仲良し8人組
ここで、卓と明が言い合っていたのを見たんだ。
さっきまではハッキリ思い出していなかったけど慌ててこの場から離れようとした時、最後に卓が言っていた言葉が耳に届いたんだ。
私はその言葉も聞かなかった事にした。
『勝也が助けてくれる…とでも思ってる?勝也は女癖が悪いからね。1回寝た位では助けてくれないよ』
卓のそんな言葉を。
勝也と明がそんな関係になっていたという事を信じたくなかった。
でも、よく考えれば勝也は女癖が悪いままだったのに、それに目を瞑って見ない様にしていたのは誰でもない、……私だ。
「次の所に……行こっか」
この場所にもう居たくない。
そんな気持ちになったひながそう言いながら亮介の肩を叩いた。
それに「ん?…おう」と少し不思議そうな顔をした亮介だが、ひながスタスタと理科室から出ようと歩き出してしまっている為に、その後を追うだけ。

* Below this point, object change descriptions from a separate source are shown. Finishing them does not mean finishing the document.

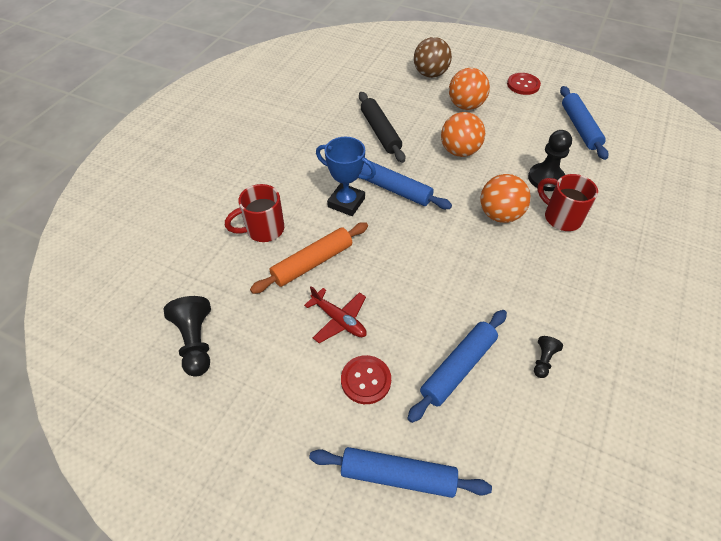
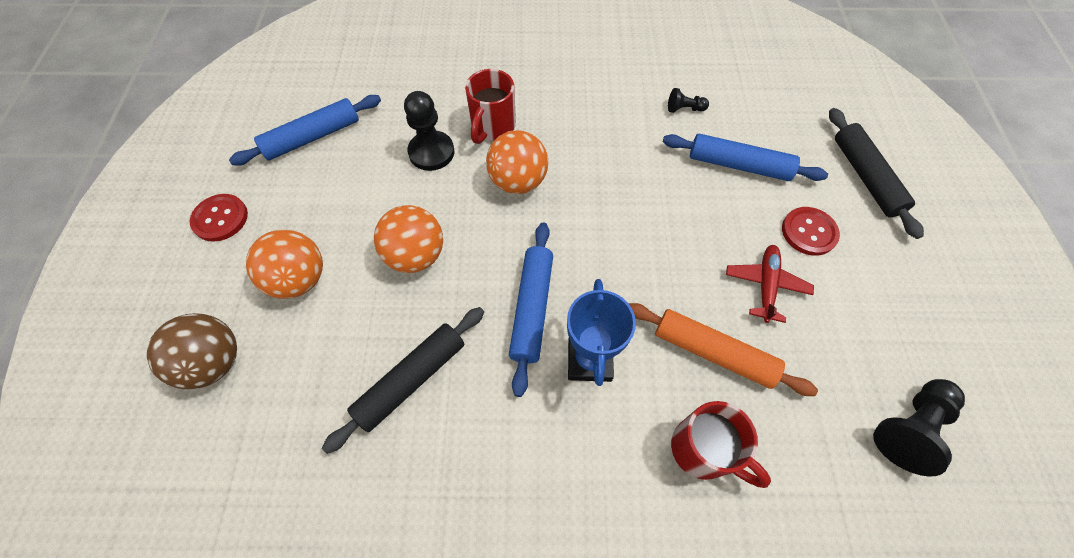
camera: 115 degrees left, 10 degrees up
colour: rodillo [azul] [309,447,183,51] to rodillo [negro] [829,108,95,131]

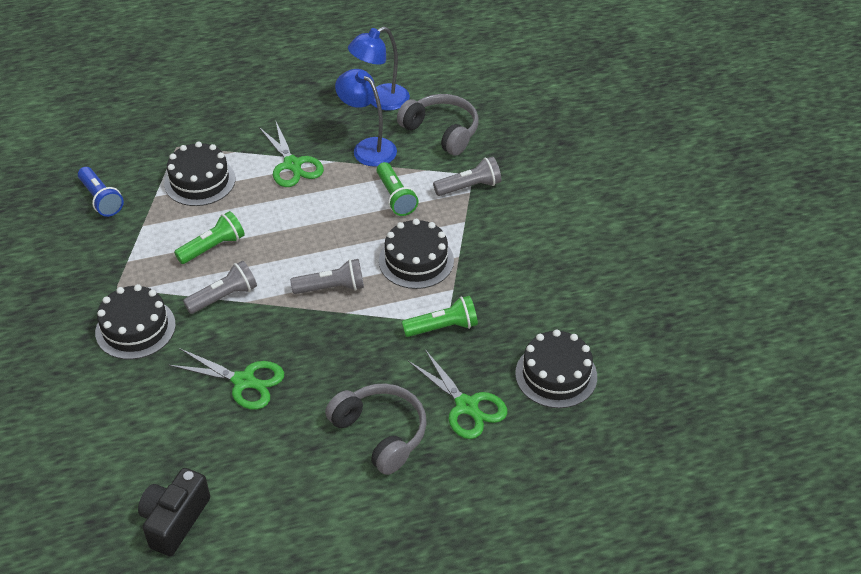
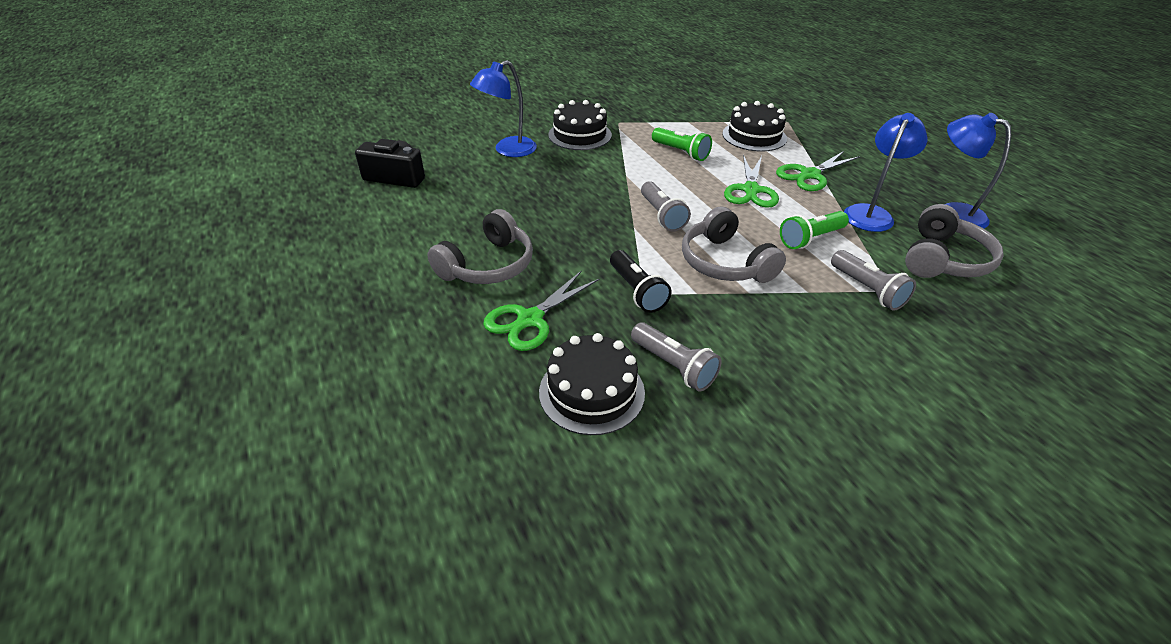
camera: 80 degrees right, 5 degrees down
missing: lámpara de mano [azul] [78,167,46,50]
appeared: lámpara [azul] [470,60,67,97]
relocated: tijeras [verde] [168,348,116,62] to [724,154,55,54]; lámpara de mano [gris] [183,261,74,53] to [631,322,90,70]
exchanged: tarta [negro] [379,219,75,70] to auriculares [gris] [682,206,104,77]
colour: lámpara de mano [verde] [402,296,76,41] to lámpara de mano [negro] [610,250,62,63]

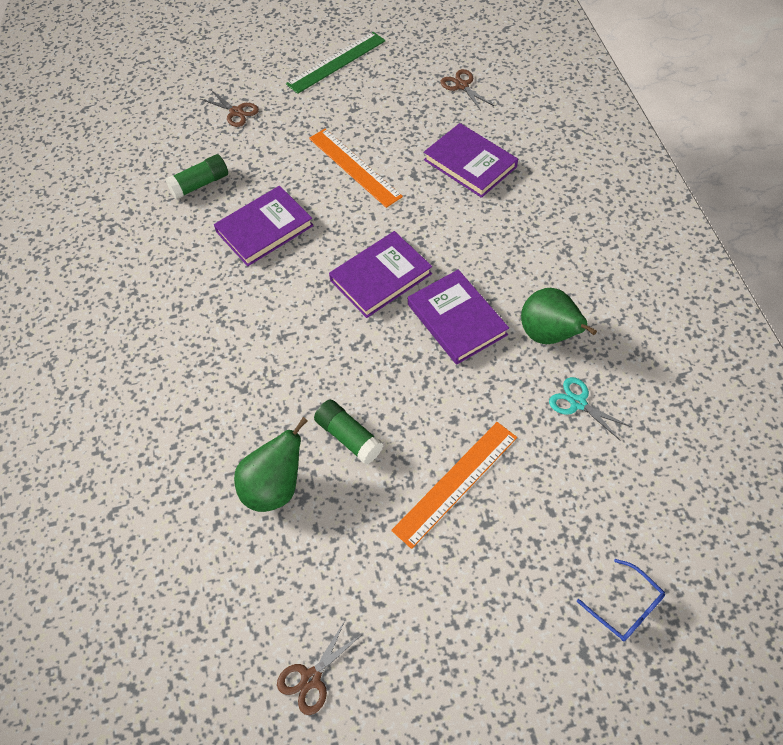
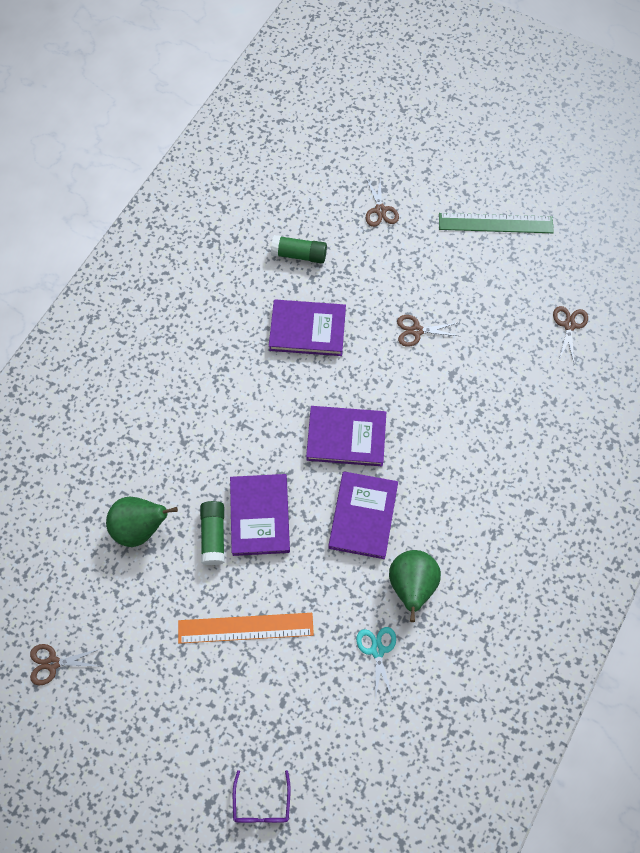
camera: 40 degrees right, 10 degrees up
relocated: libro [morado] [424,123,94,75] to [230,474,60,82]
exchanged: regla [naranja] [309,128,94,80] to tijeras [marrón] [397,315,62,32]
colour: gafas [azul] [577,559,88,82] to gafas [morado] [233,770,58,53]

二人して理科室を出た時、理科室の近くにあるトイレがひなの目に入った。
外の光か余り入らない場所にあるせいか薄暗くて不気味なその場所。
「あっ、そういえば。……この階の女子トイレに入った気がする」
「トイレに?」
ピタッと足を止めたひなの隣で亮介が首を傾げる。
ひなの視線は女子トイレに釘付けだ。
「うん。多分、……明を…探してて」
ひなの頭がズキズキと痛むと共に、あの日の光景が頭の中に蘇ってくる。
懐中電灯を手に持ち、必死に明を探す自分が。
1つ思い出せば後は数珠繋ぎの様に押し寄せてくる記憶の波。